Convertible loan notes of £2.8m were secured in the prior year. This is
discussed further in note 16.
Finance lease liabilities are secured by the assets leased. The borrowings are
at a fixed interest rate with repayment periods not exceeding five years.
The weighted average interest rates paid during the year were as follows:
2024 2023
% %
Term loan facility 6.38 6.90
Other borrowing facilities 2.73 3.40
16. Convertible loan notes
During the prior year, the Group issued convertible loan notes to the value of
£2.8m at an interest rate of 8% per annum, with interest accruing monthly.
The convertible loan is a hybrid financial instrument, whereby a debt host
liability component and an embedded derivative liability component were
determined at initial recognition. The conversion option did not satisfy the
fixed-for-fixed equity criterion (fixed number of shares and fixed amount of
cash) and hence these instruments are not considered to contain an equity
element.
During the period, all but one noteholder converted their convertible loan
holdings, as well as the interest accrued on that holding, into equity. This
resulted in the issue of 48,003,042 new ordinary shares during the period. A
further 100,000 ordinary shares were issued in lieu of professional fees due
in respect of the conversion of the convertible loan notes.
The debt host liability was accounted for using the amortised cost basis with
an effective interest rate of 5.67%. The Group will recognise the unwinding of
the discount at the effective interest rate, until the maturity date. The
carrying amount at the maturity date will equal the cash payment required to
be made.
Embedded derivative Convertible loan note Total
£'000 £'000 £'000
Balance at 1 May 2023 517 2,526 3,043
Unwinding of discount - 298 298
Change in fair value (517) - (517)
Extinguished on conversion - (2,790) (2,790)

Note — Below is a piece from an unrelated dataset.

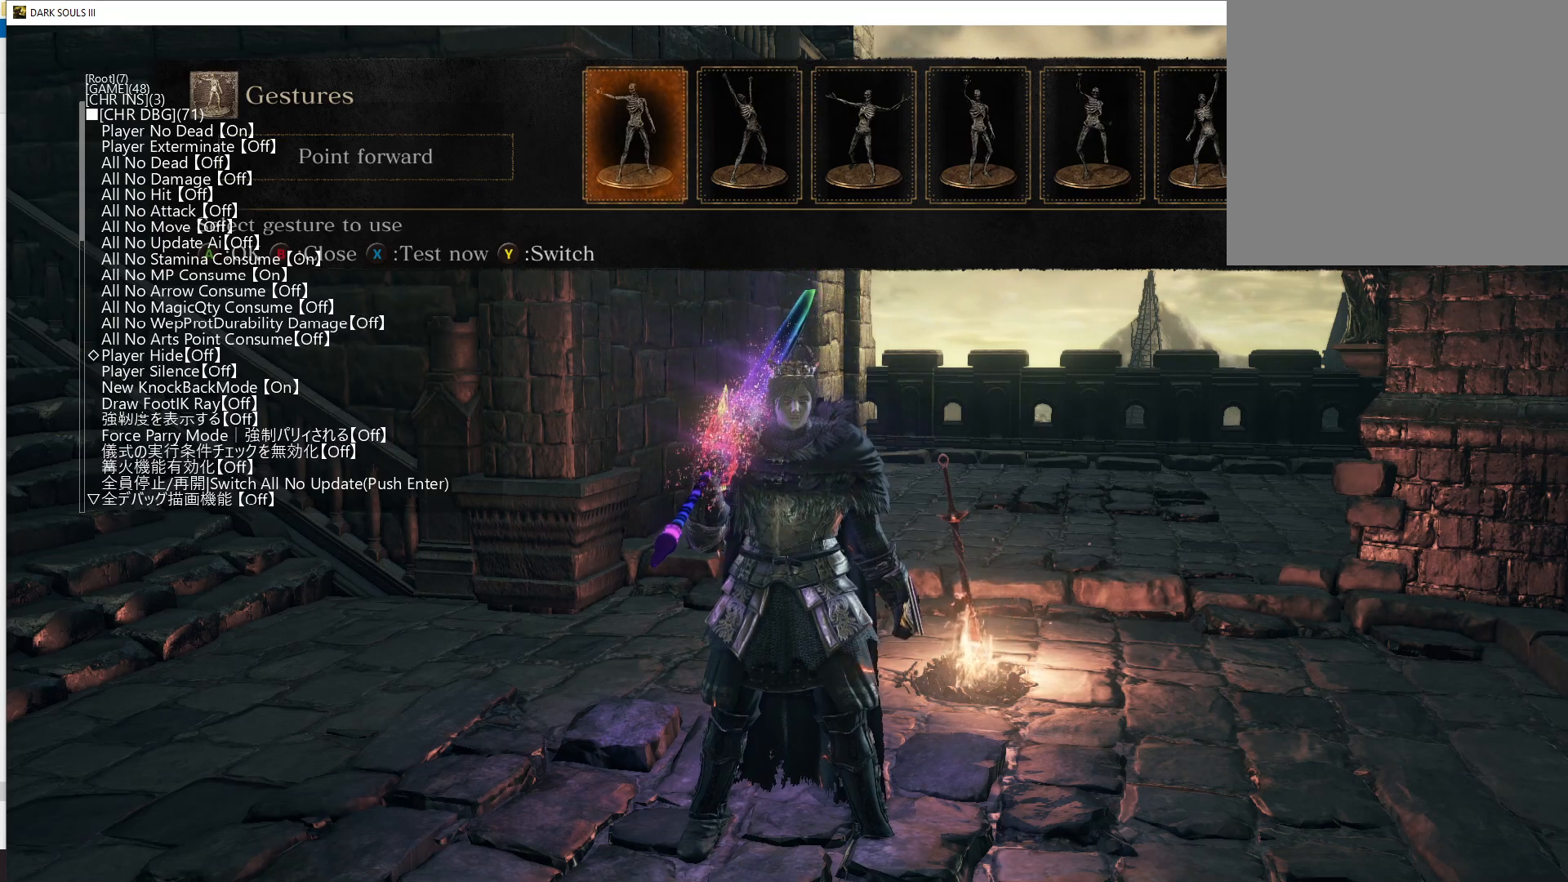
{"buttons": ["DPAD_DOWN"], "left_stick": "center", "right_stick": "center", "events": [[483, "DPAD_DOWN", "down"]]}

Balance at 30 April 2024 - 34 34
In September 2023, three noteholders converted 15% of their convertible loan
note holding, as well as the interest accrued on that holding during the first
12 months, into equity. This resulted in the issue of 7,830,630 new ordinary
shares.
In January 2024, two noteholders converted 100% of the residual holding, as
well as the accrued interest, into equity. This resulted in the issue of
23,639,520 new ordinary shares.
In February 2024, two noteholders converted 100% of their holding, as well as
the accrued interest, into equity. This resulted in the issue of 16,532,893
new ordinary shares.
The balance of the loan note liability of £34k at 30 April 2024, as well as
the accrued interest, was converted into equity on 22 May 2024.
17. Notes to the cash flow statement
2024
£'000
2023
£'000
Loss for the year (3,293) (6,100)
Adjustments for:
Finance income (40) (2)
Finance costs 1,874 1,245
Change in fair value of derivative (203) (77)
Income tax credit (322) (1,192)
Depreciation of property, plant and equipment and ROU 1,751 1,903
Amortisation of intangible assets 2,758 2,891
Disposal of fixed asset 35 -
Share-based payment expense 490 354
Operating cash flow before movements in working capital 3,050 (978)
Decrease/(increase) in inventories 599 (391)
(Increase)/decrease in receivables (7,454) 900
Decrease in payables (62) (529)
Cash used in operations (3,867) (998)
Income taxes received 1,065 1,195
Net cash (used in)/from operating activities (2,802) 197
Cash and cash equivalents
2024 2023
£'000
£'000
Cash and bank balances 466 1,097
Cash and cash equivalents comprise cash and term bank deposits repayable
between one and twelve months from balance sheet date, net of outstanding bank
overdrafts. The carrying amount of these assets is approximately equal to
their fair value.
18. Events after the balance sheet date
Post year-end, the Group converted a loan note liability of £34k into equity.
This resulted in the issue of 527,092 new ordinary shares.
The Group has received further financing of £3.4m from Polymer N2 Ltd since
year-end. The further financing was provided on the same terms as the initial
Polymer N2 Ltd loan described above.